Como fazer soar uma escala, parte 2 – Fugindo dessa força onipotente e onipresente que é o tonalismo
Manja a escala maior, que a gente usa o tempo todo pra tudo?
Então: assim como o alfabeto e os algarismos que usamos para escrever e representar os números, ela não surgiu do nada, nem do dia para a noite, e nem sob intervenção divina porque sim.
Falando muito, muito grosseiramente e de forma resumida, foi preciso alguns milhares de anos (em especial as últimas centenas) para que toda uma civilização criasse esse sisteminha que nos permite fazer música. Foi um trabalho coletivo de populações e gerações inteiras para chegar nas doze notinhas cromáticas que usamos.
Tonalismo, colocado de forma bem grosseira
Colocando de forma bem grosseira, o que temos hoje é um sistema de música baseado numa tonalidade. É o que se usa 90% das vezes. E os outros 10%, ainda que soem diferente, o fazem tentando justamente se distanciar desse grande referencial.
Colocando de forma bem grosseira, significa que as notas das escalas possuem relaçõe entre si. E uma nota em particular da escala será o seu centro tonal, que funciona como uma espécie de ponto de chegada da tonalidade. Nessa nota (e no acorde construído sobre essa nota) todas as tensões e dissonâncias são resolvidas.
Essa nota é a tônica, que dá nome á tonalidade. É nela que tudo se resolve – em dó maior, é o dó que é o ponto de chegada.
Colocando de forma bem grosseira as demais notas da tonalidade ganham uma função em relação á tônica: ou elas desestabilizam a a tonalidade, fazendo com que a música “ande” (e daí a idéia de progressão), ou elas reestabilizam e apontam para a tônica. É daí que vem a noção de funções harmônicas: os acordes se prestam, de maneira geral, a fazer o papel da tônica, desestabilizá-la ou estabilizá-la.
Essencialmente, é esse movimento que faz com que a música ande. Só que ela anda em círculos, saindo e voltando e saindo e voltando novamente para o acorde da tônica.
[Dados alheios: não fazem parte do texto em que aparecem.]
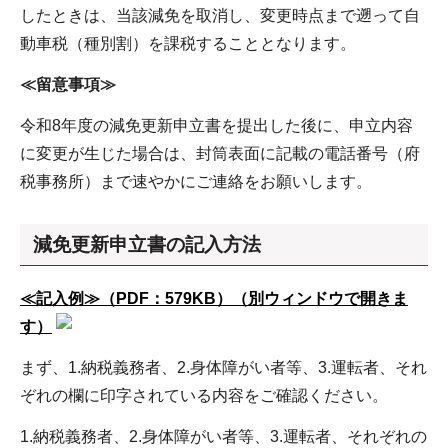
したときは、当該減免を取消し、変更時点まで遡って自
動車税（種別割）を課税することとなります。
≪留意事項≫
令和8年度の減免更新申立書を提出した後に、申立内容
に変更が生じた場合は、封筒表面に記載の電話番号（府
税事務所）まで速やかにご連絡をお願いします。
減免更新申立書の記入方法
≪記入例≫（PDF：579KB）（別ウィンドウで開きま
す）
まず、1.納税義務者、2.身体障がい者等、3.運転者、それ
ぞれの欄に印字されている内容をご確認ください。
1.納税義務者、2.身体障がい者等、3.運転者、それぞれの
As notas e acordes que estão no contexto de estabilizar a tonalidade, resolvendo as dissonâncias no acorde da tônica, são chamadas de dominantes.
As notas e acordes que fazem o oposto, de desestabilizar a tonalidade, são chamadas de subdominantes.
(existe um motivo para esses nomes, mas deixo o assunto para um outro post)
Falando de forma bem grosseira, o tonalismo é o que faz a música ocidental ser o que é e soar do jeito que soa. É algo muito forte – quando você vê, já está caindo nos clichês tonais quase que inconscientemente.
Fazendo a escala maior soar modal
Os modos, por sua vez, soam do jeito que soam por dois motivos:
O primeiro são suas notas características. O modo frígio, por exemplo, tem o segundo grau da escala abaixado em relação a uma escala menor natural ou a um modo eólio. É explorando essa sonoridade que o frígio soa como frígio.
Repare como que este cara faz os modos manifestarem toda a sua sonoridade. =)
Isso vale para qualquer escala maluca que você possa tocar algum dia: tons inteiros, alterada, japonesa, cromática, etc. Cada escala tem uma sonoridade específica atrelada a determinados graus ou movimentos.
O segundo é a ausência desse movimento de resolução da dominante na tônica.
Várias escalas modais sequer tem o trítono, e isso facilita um pouco as coisas. Das escalas modais que possuem o trítono, é preciso não resolve-lo da forma como se faz numa cadência perfeita – no caso do modo jônico, por exemplo, que tem as mesmas notas da escala maior em outro contexto, isso é crucial.
Um bom ponto de partida para começar os estudos e o improviso é saber explorar a sonoridade característica de cada modo e evitar justamente os clichês e movimentos comuns do tonalismo.
É o que vai fazer a diferença quando se quer fazer com que as notas de uma escala maior soem como o modo menor natural, ou como o modo jônico, ou como o mixolídio de outra tonalidade.
Isso é bastante importante quando vamos tocar as escalas dos acordes, porque é preciso pensar modalmente dentro do contexto do improviso.